Re: Did I break my laptop battery?

seth wrote:
Battery 0: Unknown, 100%

It doesn't know whether it's charging…

If you unplug the wire, the system powers down immediately? Like *IMMEDIATELY* (not "in the next few seconds")?

Yes, the battery doesn't seem to provide any power. Would the output of tlp-stat help at all? I think it mostly tells the same story.

+++ ThinkPad Battery Status: BAT0
/sys/class/power_supply/BAT0/manufacturer                   = LGC
/sys/class/power_supply/BAT0/model_name                     = 45N1029
/sys/class/power_supply/BAT0/cycle_count                    = (not supported)
/sys/class/power_supply/BAT0/energy_full_design             =  93240 [mWh]
/sys/class/power_supply/BAT0/energy_full                    =  48790 [mWh]
/sys/class/power_supply/BAT0/energy_now                     =  48790 [mWh]
/sys/class/power_supply/BAT0/power_now                      =      0 [mW]
/sys/class/power_supply/BAT0/status                         = Unknown (threshold may prevent charging)

/sys/class/power_supply/BAT0/charge_start_threshold         =     96 [%]
/sys/class/power_supply/BAT0/charge_stop_threshold          =    100 [%]
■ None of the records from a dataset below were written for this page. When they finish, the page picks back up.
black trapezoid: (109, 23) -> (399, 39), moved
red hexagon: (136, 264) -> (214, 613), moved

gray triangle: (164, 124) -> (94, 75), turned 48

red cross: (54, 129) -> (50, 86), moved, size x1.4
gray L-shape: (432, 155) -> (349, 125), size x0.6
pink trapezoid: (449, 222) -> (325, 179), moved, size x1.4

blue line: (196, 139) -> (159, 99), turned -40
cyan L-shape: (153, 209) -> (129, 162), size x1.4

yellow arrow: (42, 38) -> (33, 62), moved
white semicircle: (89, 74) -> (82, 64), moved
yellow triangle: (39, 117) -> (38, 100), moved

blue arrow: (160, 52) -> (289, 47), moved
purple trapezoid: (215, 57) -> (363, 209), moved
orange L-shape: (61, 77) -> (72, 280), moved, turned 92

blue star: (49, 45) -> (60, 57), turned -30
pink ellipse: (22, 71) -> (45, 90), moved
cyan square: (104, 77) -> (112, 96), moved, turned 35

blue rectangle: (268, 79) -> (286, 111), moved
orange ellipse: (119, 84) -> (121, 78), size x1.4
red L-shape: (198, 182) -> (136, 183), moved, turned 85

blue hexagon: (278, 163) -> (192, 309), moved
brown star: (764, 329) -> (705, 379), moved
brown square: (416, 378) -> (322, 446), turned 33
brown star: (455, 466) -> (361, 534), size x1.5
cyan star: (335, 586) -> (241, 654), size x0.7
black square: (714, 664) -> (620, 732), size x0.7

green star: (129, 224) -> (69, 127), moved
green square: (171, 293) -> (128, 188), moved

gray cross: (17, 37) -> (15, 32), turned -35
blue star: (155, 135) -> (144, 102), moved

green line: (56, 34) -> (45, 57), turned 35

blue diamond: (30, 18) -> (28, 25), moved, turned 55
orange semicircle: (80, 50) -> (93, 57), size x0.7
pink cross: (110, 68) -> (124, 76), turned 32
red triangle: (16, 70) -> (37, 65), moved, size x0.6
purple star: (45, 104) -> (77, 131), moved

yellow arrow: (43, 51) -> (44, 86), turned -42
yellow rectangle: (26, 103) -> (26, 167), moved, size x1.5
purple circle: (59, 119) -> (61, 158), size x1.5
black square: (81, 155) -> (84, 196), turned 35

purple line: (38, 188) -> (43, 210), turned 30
Charge                                                      =  100.0 [%]
Capacity                                                    =   52.3 [%]
ewaller wrote:

You might try powering down the laptop, removing the battery, and removing external power; then let it sit for a few minutes.   Power it back up from external power, and install the battery.
Can't hurt.  It has fixed things in my HP Envy more than once.   The important part being the laptop be left alone for a while with no power source.